## CONSIGNE
Recopiez fidèlement le passage de l'entretien avec Colleen qui s'ouvre sur les mots contenant « Je crois savoir » et se termine par « une double-vie ? ».

Entretien
avec Colleen
Étoile
montante de la nouvelle scène électronica française, Colleen
sort, au premier semestre 2003, un premier album intimiste
et superbe Everyone
alive wants answers. Reconnu très justement
par une partie de la presse, Cécile Schott (de son vrai
nom) revient sur son parcours
la facon de concilier la
musique te travail et sur ses projets.
Qui sont tes héros ? Qui t'a donné envie de faire de la musique ?
je n'ai pas vraiment de héros, bien sûr j'ai été fan de certains groupes quand j'étais plus jeune (par ordre chronologique :
Beatles - Pixies - Sonic Youth) et ce sont vraiment eux qui m'ont donné envie de me mettre à la guitare, jouer dans un groupe, monter sur une scène, mais après 18 ans je me suis mise à écouter trop de musiques différentes pour me focaliser sur un artiste ou groupe en particulier. De même je suis rarement fan d'albums, je préfère souvent quelques morceaux pris dans un album. Cela dit s'il y a un compositeur que je suis sûre d'aimer toute ma vie c'est bach. Pour ce qui a été de me mettre à la musique « électronique » (je mets des guillemets car j'ai du mal à percevoir ce que je fais comme de la musique électronique) il n'y a pas eu d'artiste ou de son particulier, c'était juste un désir général de créer certains sons / atmosphères et de pouvoir travailler seule sans compromis et en toute indépendance.
Pourquoi avoir choisi ce style , cette façon "intimiste" de concevoir la musique ? De quel aspect de ta personnalité ta musique est-elle un reflet ?
je ne pense pas qu'il y ait un lien si direct ou transparent entre ce qu'on fait et qui on est, est-ce qu'on « choisit » vraiment un style ? Des fois j' ai plutôt l'impression que ça marche en sens inverse, que c'est ce style qui m'a choisie. mais c'est vrai que je n'ai jamais aimé la musique gaie pour faire la fête, de même que j'ai tendance à préférer les films qui vont me retourner plutôt que juste me divertir ; je crois que j'ai complètement intégré et accepté ça quand j'ai commencé à travailler sérieusement sur ordinateur. Après il y a des facteurs plus terre à terre, par exemple s'il n'y a pas de rythme (dans le sens de « beats ») dans ma musique, c'est dû à la fois au fait que je suis davantage attachée à la mélodie, et aussi au fait que je sois nulle en rythme, que je déteste les choses techniques, et donc au fait que je ne sache tout simplement pas « faire » de rythmes. Je préfère laisser ça à ceux qui ont des dons pour cet aspect de la musique.
Je crois savoir que tu es professeur... Tes élèves sont-ils au courant de tes activités extra-scolaires ? As-tu le sentiment de mener une double-vie ?

## DONNÉES FOURNIES
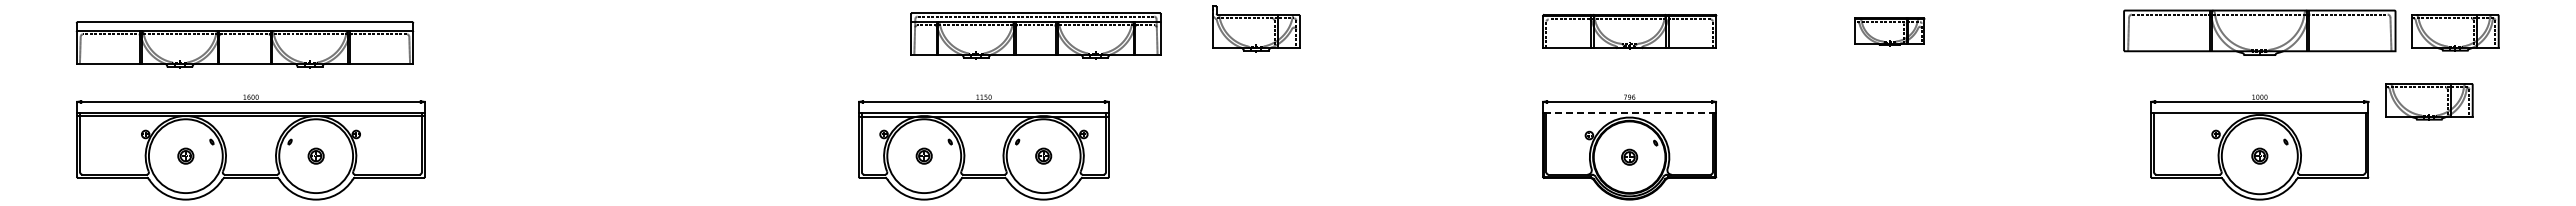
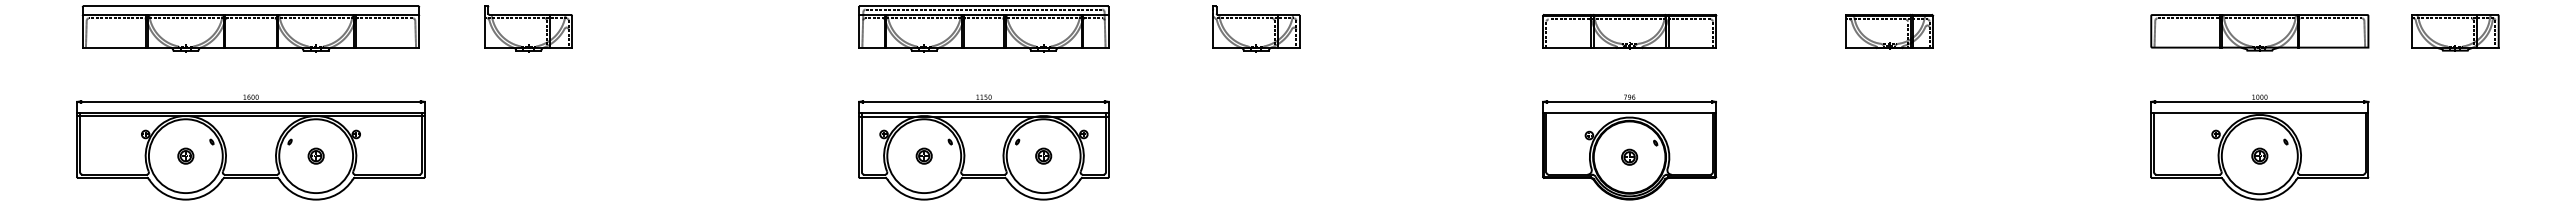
part at (528, 28): none -> present
part at (1889, 31) size: 72x30 px -> 90x36 px
part at (2259, 32) size: 274x47 px -> 220x38 px
part at (1035, 35) position: (1035, 35) -> (983, 28)
part at (244, 44) position: (244, 44) -> (250, 28)
part at (2429, 101): present -> none
line at (1629, 112): dashed -> solid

## RÉPONSE CORRECTE
Je crois savoir que tu es professeur... Tes élèves sont-ils au courant de tes activités extra-scolaires ? As-tu le sentiment de mener une double-vie ?